EXERCISE PASSAGE:
Philosopher of technology

Shannon Vallor is an American philosopher of technology. She is the Baillie Gifford Chair in the Ethics of Data and Artificial Intelligence at the Edinburgh Futures Institute. She previously taught at Santa Clara University in Santa Clara, California where she was the Regis and Dianne McKenna Professor of Philosophy and William J. Rewak, S.J. Professor at SCU.

==Education and career==
Vallor earned her PhD in philosophy from Boston College in 2001.

While obtaining her PhD at Boston College, Vallor was a teaching fellow from 1997–1999 in the department of philosophy. She was a lecturer at the University of San Francisco from 2001–2003. Vallor was appointed a professor in the philosophy department of Santa Clara University in 2003. Since 2020 she has been the first Baillie Gifford Chair in the Ethics of Data and Artificial Intelligence at the Edinburgh Futures Institute (EFI) at the University of Edinburgh.

In addition to her academic career, Vallor also serves as a consulting AI Ethicist for Google's Cloud AI program. She has formerly served as president of the Society for Philosophy and Technology, is a member of the advisory board for Capita Social, and co-director and Secretary of the Board of the Foundation for Responsible Robotics, a not for profit non-government organization that advocates for the ethical design and production of robots. Vallor is also a scholar at the Markkula Center for Applied Ethics, where she and Princeton computer scientist Arvind Narayanan created a free, online module called "An Introduction to Software Engineering Ethics." She received the World Technology Award in Ethics in 2015, and in 2017 received both the Public Intellectual Award and President's Special Recognition Award from Santa Clara University.

RECORDS SUPPLIED:

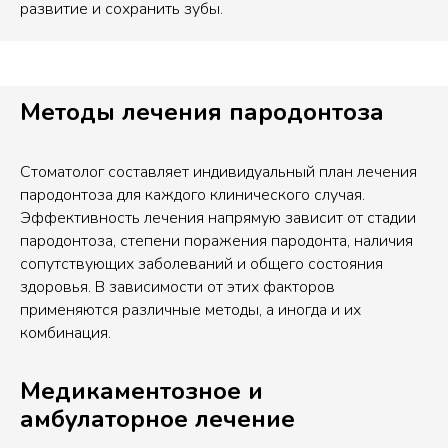
развитие и сохранить зубы.
Методы лечения пародонтоза
Стоматолог составляет индивидуальный план лечения
пародонтоза для каждого клинического случая.
Эффективность лечения напрямую зависит от стадии
пародонтоза, степени поражения пародонта, наличия
сопутствующих заболеваний и общего состояния
здоровья. В зависимости от этих факторов
применяются различные методы, а иногда и их
комбинация.
Медикаментозное и
амбулаторное лечение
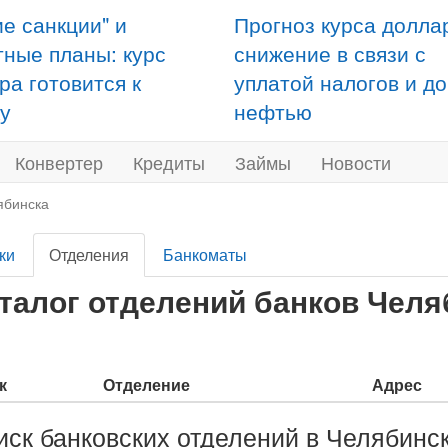
ие санкции" и
Прогноз курса долла
тные планы: курс
снижение в связи с
ра готовится к
уплатой налогов и д
у
нефтью
Конвертер
Кредиты
Займы
Новости
ябинска
ки
Отделения
Банкоматы
талог отделений банков Челя
к
Отделение
Адрес
иск банковских отделений в Челябинс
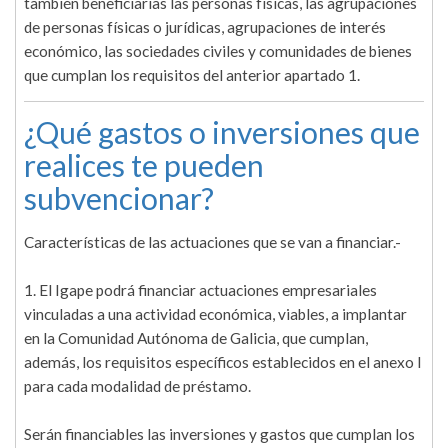
también beneficiarias las personas físicas, las agrupaciones
de personas físicas o jurídicas, agrupaciones de interés
económico, las sociedades civiles y comunidades de bienes
que cumplan los requisitos del anterior apartado 1.
¿Qué gastos o inversiones que
realices te pueden
subvencionar?
Características de las actuaciones que se van a financiar.-
1. El Igape podrá financiar actuaciones empresariales
vinculadas a una actividad económica, viables, a implantar
en la Comunidad Autónoma de Galicia, que cumplan,
además, los requisitos específicos establecidos en el anexo I
para cada modalidad de préstamo.
Serán financiables las inversiones y gastos que cumplan los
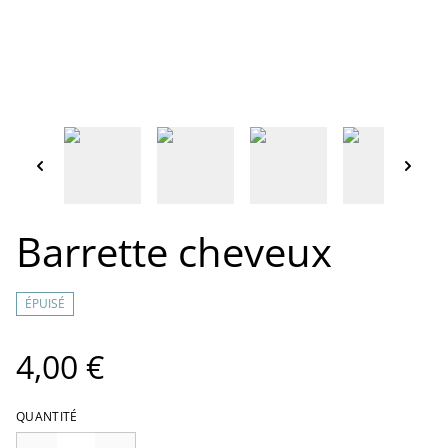
Barrette cheveux
ÉPUISÉ
4,00 €
QUANTITÉ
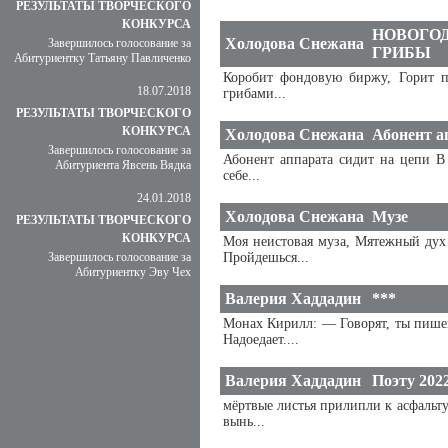
РЕЗУЛЬТАТЫ ТВОРЧЕСКОГО
КОНКУРСА
НОВОГОД
Холодова Снежана
Завершилось голосование за
ГРИБЫ
Абитуриентку Татьяну Павличенко
Коробит фондовую биржу, Горит п
18.07.2018
грибами...
РЕЗУЛЬТАТЫ ТВОРЧЕСКОГО
КОНКУРСА
Холодова Снежана
Абонент а
Завершилось голосование за
Абонент аппарата сидит на цепи В
Абитуриента Явсень Вядка
себе...
24.01.2018
Холодова Снежана
Музе
РЕЗУЛЬТАТЫ ТВОРЧЕСКОГО
КОНКУРСА
Моя неистовая муза, Мятежный дух 
Завершилось голосование за
Пройдешься...
Абитуриентку Эву Чех
Валерия Хаддадин
***
Монах Кирилл: — Говорят, ты пишеш
Надоедает....
Валерия Хаддадин
Поэту 202
мёртвые листья прилипли к асфальт
вынь...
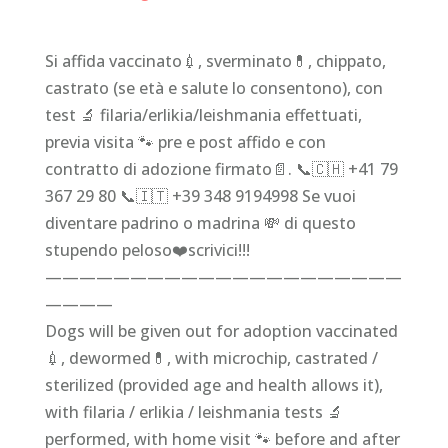
Si affida vaccinato💉, sverminato💊, chippato,
castrato (se età e salute lo consentono), con
test 🔬 filaria/erlikia/leishmania effettuati,
previa visita 🐾 pre e post affido e con
contratto di adozione firmato📄. 📞🇨🇭 +41 79
367 29 80 📞🇮🇹 +39 348 9194998 Se vuoi
diventare padrino o madrina 💸 di questo
stupendo peloso❤️scrivici!!!
—————————————————————
————
Dogs will be given out for adoption vaccinated
💉, dewormed💊, with microchip, castrated /
sterilized (provided age and health allows it),
with filaria / erlikia / leishmania tests 🔬
performed, with home visit 🐾 before and after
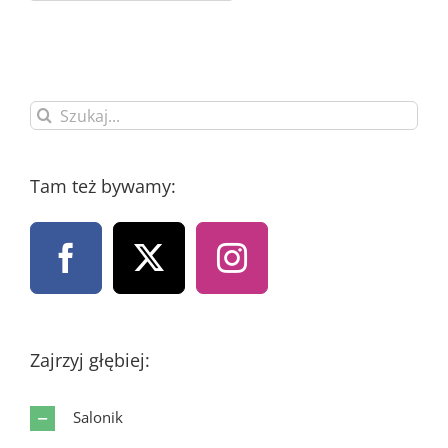
Szukaj
Tam też bywamy:
Zajrzyj głębiej:
Salonik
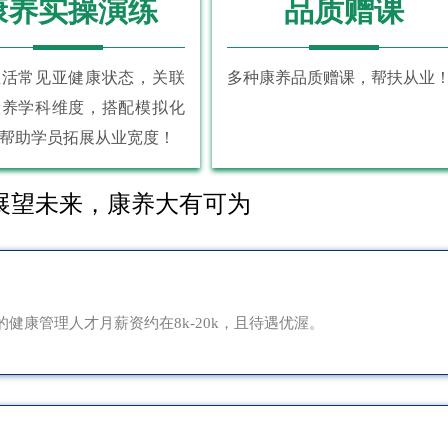
康养实操演练
品质赠课
生活常见亚健康状态，关联
多种康养品质赠课，帮扶从业
康养学科维度，搭配模拟化
帮助学员拓展从业宽度！
展望未来，康养大有可为
健康管理人才月薪资约在8k-20k，且待遇优渥。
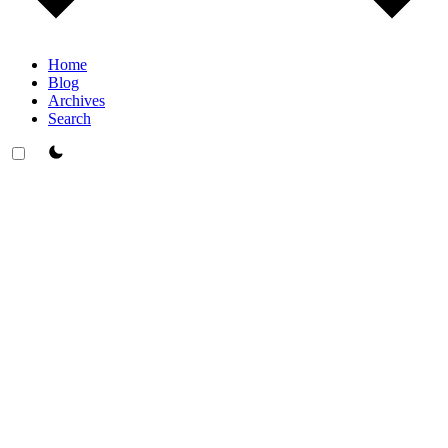
Home
Blog
Archives
Search
theme switcher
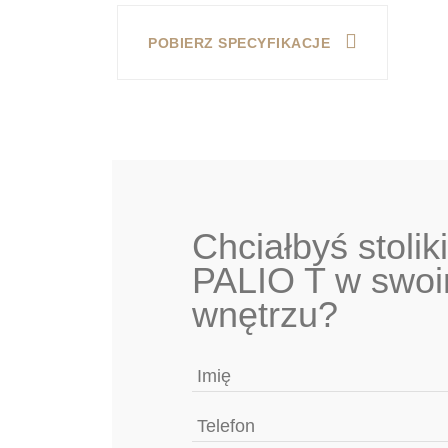
POBIERZ SPECYFIKACJE
Chciałbyś stoli
PALIO T
w swo
wnętrzu?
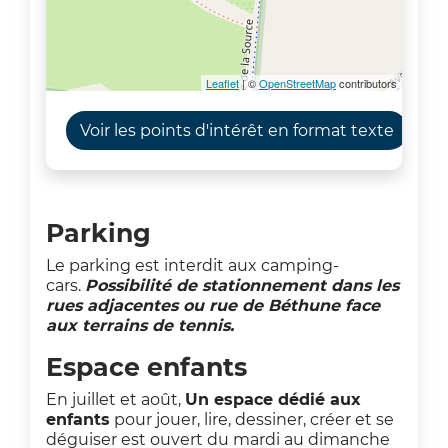
Leaflet
| ©
OpenStreetMap
contributors
Voir les points d'intérêt en format texte
Parking
Le parking est interdit aux camping-
cars.
Possibilité de stationnement dans les
rues adjacentes ou rue de Béthune face
aux terrains de tennis.
Espace enfants
En juillet et août,
Un espace dédié aux
enfants
pour jouer, lire, dessiner, créer et se
déguiser est ouvert du mardi au dimanche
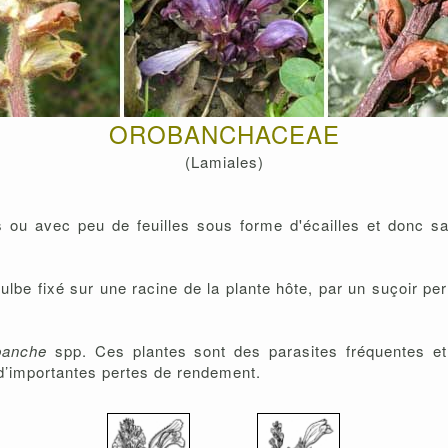
OROBANCHACEAE
(Lamiales)
 ou avec peu de feuilles sous forme d'écailles et donc sa
ulbe fixé sur une racine de la plante hôte, par un suçoir pe
banche
spp. Ces plantes sont des parasites fréquentes et
 d’importantes pertes de rendement.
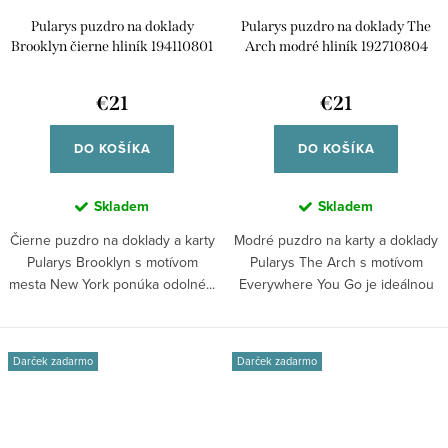
Pularys puzdro na doklady
Pularys puzdro na doklady The
Brooklyn čierne hliník 194110801
Arch modré hliník 192710804
€21
€21
DO KOŠÍKA
DO KOŠÍKA
Skladem
Skladem
Čierne puzdro na doklady a karty
Modré puzdro na karty a doklady
Pularys Brooklyn s motívom
Pularys The Arch s motívom
mesta New York ponúka odolné...
Everywhere You Go je ideálnou
voľbou...
Darček zadarmo
Darček zadarmo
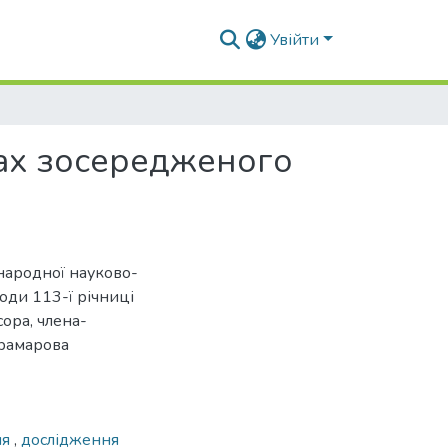
Увійти
вах зосередженого
жнародної науково-
оди 113-ї річниці
ора, члена-
рамарова
ня
,
дослідження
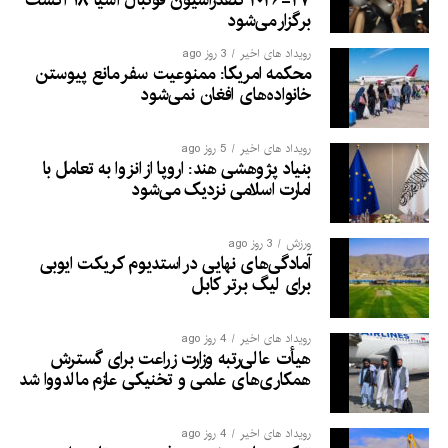
برگزار می‌شود
رویداد های اخیر
3 روز ago
محکمه امریکا: ممنوعیت سفر مانع پیوستن
خانواده‌های افغان نمی‌شود
رویداد های اخیر
5 روز ago
بنیاد پژوهشی هند: اروپا از انزوا به تعامل با
امارت اسلامی نزدیک می‌شود
ورزش
3 روز ago
آمادگی‌های نهایی در استدیوم کریکت ایوبی
برای لیگ برتر کابل
رویداد های اخیر
4 روز ago
هیأت عالی‌رتبه وزارت زراعت برای گسترش
همکاری‌های علمی و تخنیکی عازم مالدووا شد
رویداد های اخیر
4 روز ago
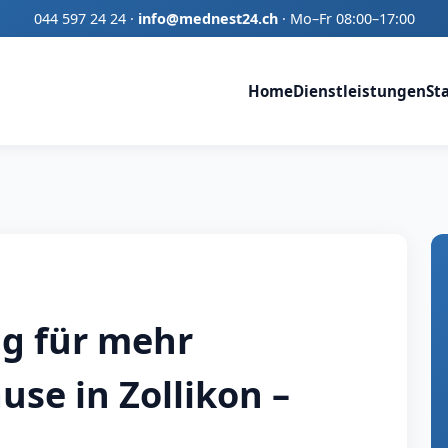
044 597 24 24
·
info@mednest24.ch
·
Mo–Fr 08:00–17:00
Home
Dienstleistungen
St
g für mehr
use in Zollikon –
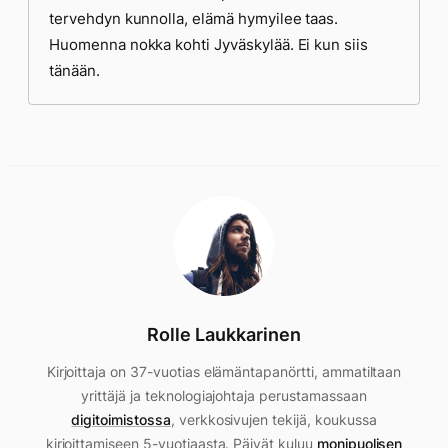
tervehdyn kunnolla, elämä hymyilee taas.
Huomenna nokka kohti Jyväskylää. Ei kun siis
tänään.
Rolle Laukkarinen
Kirjoittaja on 37-vuotias elämäntapanörtti, ammatiltaan
yrittäjä ja teknologiajohtaja perustamassaan
digitoimistossa
, verkkosivujen tekijä, koukussa
kirjoittamiseen 5-vuotiaasta. Päivät kuluu
monipuolisen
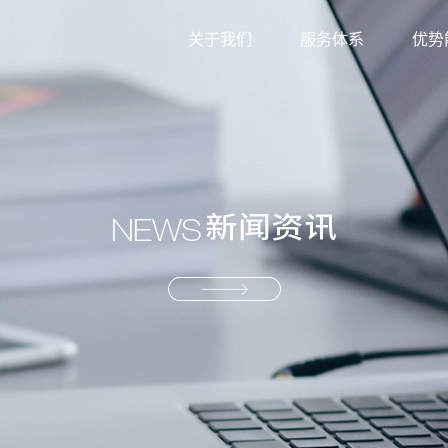
关于我们
服务体系
优势
外贸综合服务
信息
生产型服务
服务
产业供应链服务
资源
解决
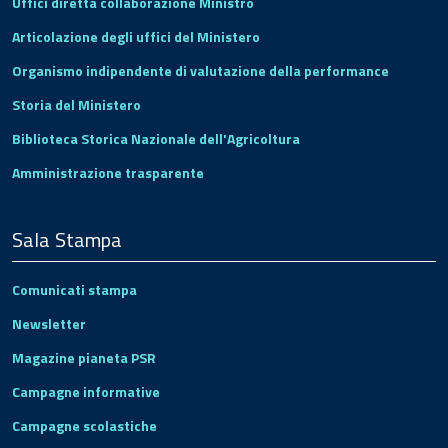
Uffici diretta collaborazione Ministro
Articolazione degli uffici del Ministero
Organismo indipendente di valutazione della performance
Storia del Ministero
Biblioteca Storica Nazionale dell'Agricoltura
Amministrazione trasparente
Sala Stampa
Comunicati stampa
Newsletter
Magazine pianeta PSR
Campagne informative
Campagne scolastiche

PARTS OF THE EXERCISE:
[1] Could you translate this sentence from the passage on Shannon Vallor into Spanish: "Vallor earned her PhD in philosophy from Boston College in 2001."
[2] Can you continue the passage on Shannon Vallor from its last sentence?

ANSWER SECTION:
[1] Vallor obtuvo su doctorado en filosofía en el Boston College en 2001.

[2]
Vallor has authored numerous articles on ethical issues in emerging technology, as well as the books, "Technology and the Virtues: A Philosophical Guide to a Future Worth Wanting"., and "The AI Mirror: How to Reclaim Our Humanity in an Age of Machine Thinking".

==Selected works==
===Books===
- Vallor, Shannon (2024). AI Mirror. Oxford University Press. ISBN 978-0-19-775906-6
- Vallor, Shannon (2016). Technology and the Virtues: A Philosophical Guide to a Future Worth Wanting. Oxford University Press. ISBN 978-0-19-049851-1

===Journal articles===
- Vallor, Shannon (2010). "Social Networking Technology and the Virtues," Ethics and Information Technology 12:2, 157–170.
- Vallor, Shannon (2011). "Knowing What to Wish For: Human Enhancement Technology, Dignity and Virtue," Techne 15:2, 82–100.
- Vallor, Shannon (2011). "Carebots and Caregivers: Sustaining the Ethical Ideal of Care in the 21st Century," Philosophy and Technology 24:3, 251–268.
- Vallor, Shannon (2012). "Flourishing on Facebook: Virtue Friendship and New Social Media," Ethics and Information Technology 14:3, 185–199.
- Vallor, Shannon (2014). "Armed Robots and Military Virtue," in The Ethics of Information Warfare, eds. Floridi and Taddeo (Springer) ISBN 978-3-319-04135-3
- Vallor, Shannon (2015). "Moral Deskilling and Upskilling in a New Machine Age: Reflections on the Ambiguous Future of Character," Philosophy and Technology. 28: (2015), 107–124.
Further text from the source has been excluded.